WHAT YOU SHOULD DO: All lines with the word "assign" must be pulled from the entries below.

*** DATASET CONTENT Section Begins ***

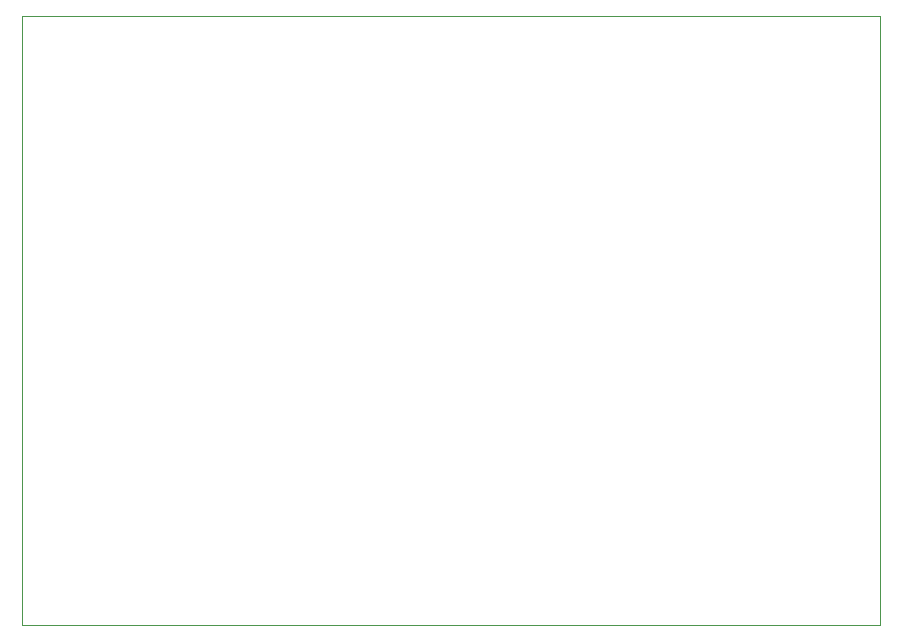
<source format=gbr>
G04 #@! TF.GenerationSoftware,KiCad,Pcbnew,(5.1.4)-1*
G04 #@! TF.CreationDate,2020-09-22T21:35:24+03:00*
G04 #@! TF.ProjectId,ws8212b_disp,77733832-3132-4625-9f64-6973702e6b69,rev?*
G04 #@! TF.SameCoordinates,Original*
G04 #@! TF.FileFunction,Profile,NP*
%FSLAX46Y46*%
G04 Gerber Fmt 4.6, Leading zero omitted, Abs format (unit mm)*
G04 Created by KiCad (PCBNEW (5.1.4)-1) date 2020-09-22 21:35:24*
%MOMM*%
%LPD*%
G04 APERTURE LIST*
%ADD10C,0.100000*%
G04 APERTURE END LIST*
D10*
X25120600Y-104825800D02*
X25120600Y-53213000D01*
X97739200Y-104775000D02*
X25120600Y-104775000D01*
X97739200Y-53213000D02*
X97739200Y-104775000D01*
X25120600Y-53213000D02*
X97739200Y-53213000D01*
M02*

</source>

*** DATASET CONTENT Section Ends ***
*** DATASET CONTENT Section Begins ***

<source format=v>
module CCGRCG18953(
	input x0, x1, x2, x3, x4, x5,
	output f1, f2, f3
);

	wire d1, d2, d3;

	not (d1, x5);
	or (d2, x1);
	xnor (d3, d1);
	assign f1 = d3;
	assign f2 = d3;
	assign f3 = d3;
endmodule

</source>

*** DATASET CONTENT Section Ends ***

ANSWER SPACE:
	assign f1 = d3;
	assign f2 = d3;
	assign f3 = d3;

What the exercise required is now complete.